A 0,1kg bullet is fired horizontally towards blcok A and B, which are hanging from cords. The bullet passes through block A of mass 2kg and becomes embedded in block B of mass 6.4kg. The bullet thus causes A and B to start moving with velocities of 6m,s- and 2m.s- respectively, imeediately after impact. Calculate:
a) the initial velocity of the bullet
b) the velocity of the bullet as it travels from A to B.
Assume u = Initial velocity of the bullet and v= its vel after leaving block A.
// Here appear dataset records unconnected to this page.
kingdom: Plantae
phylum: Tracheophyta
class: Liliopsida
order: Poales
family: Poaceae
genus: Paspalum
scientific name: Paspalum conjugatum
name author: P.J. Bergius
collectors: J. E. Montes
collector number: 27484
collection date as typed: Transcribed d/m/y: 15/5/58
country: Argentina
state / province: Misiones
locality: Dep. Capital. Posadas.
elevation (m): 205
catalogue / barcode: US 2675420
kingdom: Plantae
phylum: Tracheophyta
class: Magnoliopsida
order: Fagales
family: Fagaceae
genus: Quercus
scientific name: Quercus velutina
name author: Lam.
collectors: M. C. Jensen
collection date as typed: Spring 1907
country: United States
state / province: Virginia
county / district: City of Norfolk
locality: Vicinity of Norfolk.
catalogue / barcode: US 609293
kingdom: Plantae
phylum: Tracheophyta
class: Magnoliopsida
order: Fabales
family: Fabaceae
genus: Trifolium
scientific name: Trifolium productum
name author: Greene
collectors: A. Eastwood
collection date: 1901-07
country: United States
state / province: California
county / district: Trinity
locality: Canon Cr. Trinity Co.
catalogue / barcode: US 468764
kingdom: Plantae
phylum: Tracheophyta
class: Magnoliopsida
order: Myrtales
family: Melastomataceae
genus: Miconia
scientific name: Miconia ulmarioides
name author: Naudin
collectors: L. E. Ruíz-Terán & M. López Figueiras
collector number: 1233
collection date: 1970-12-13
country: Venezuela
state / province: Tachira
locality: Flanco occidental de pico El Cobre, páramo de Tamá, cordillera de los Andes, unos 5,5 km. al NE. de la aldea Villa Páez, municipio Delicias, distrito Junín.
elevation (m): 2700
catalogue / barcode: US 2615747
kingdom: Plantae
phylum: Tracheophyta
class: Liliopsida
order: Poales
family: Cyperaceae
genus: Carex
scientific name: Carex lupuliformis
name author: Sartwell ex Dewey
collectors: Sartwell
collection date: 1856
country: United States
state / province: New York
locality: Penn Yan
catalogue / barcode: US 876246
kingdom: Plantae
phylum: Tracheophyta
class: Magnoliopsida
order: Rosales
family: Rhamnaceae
V = Vel. of block A after the impact = 2 met/sec
M = Mass of block A = 2 kg & m = mass of the bullet = 0.1 kg
By the principle of conservation of momentum: m*u = m*v + M*V
Or 0.1u = 0.1v + 2*6
Applying the same principle to block B: 0.1v = (6.4 +0.1*2
which gives us: v =130 met/sec
Plug this value in the earlier equation to obtain: u = 250 met/sec
Thus, initial bullet vel. =250 met/sec and Buleet vel. as travels from A to B = 130 met/sec
To solve this problem, we can apply the principle of conservation of momentum. According to this principle, the total momentum before the collision is equal to the total momentum after the collision.
a) Let's consider the initial situation before the bullet hits block A. We know the mass of block A (2 kg) and the initial velocity of block B (0 m/s) since it is initially at rest. Also, the bullet has a mass of 0.1 kg, and we need to find its initial velocity.
The total momentum before the collision is zero because there is no initial motion. So, the total momentum after the collision should also be zero. We can express this as:
(0.1 kg)(V) + (2 kg)(0 m/s) = 0, where V is the initial velocity of the bullet.
We can solve this equation to find the initial velocity of the bullet:
0.1V = 0
V = 0 m/s
Therefore, the initial velocity of the bullet is 0 m/s.
b) Now, let's consider the situation after the bullet has become embedded in block B. We know the masses of blocks A (2 kg) and B (6.4 kg) and the velocities of A (6 m/s) and B (2 m/s). We need to find the velocity of the bullet as it travels from A to B.
Using the conservation of momentum principle again, we can write:
(mA)(vA) + (mB)(vB) = (mA + mB)(V), where mA and mB are the masses of blocks A and B, vA and vB are their velocities, and V is the velocity of the bullet.
Substituting the given values, we get:
(2 kg)(6 m/s) + (6.4 kg)(2 m/s) = (2 kg + 6.4 kg)(V)
Simplifying this equation:
12 kg·m/s + 12.8 kg·m/s = 8.4 kg( V )
24.8 kg·m/s = 8.4 kg( V )
V = 24.8 kg·m/s / 8.4 kg
V ≈ 2.95 m/s
Therefore, the velocity of the bullet as it travels from A to B is approximately 2.95 m/s.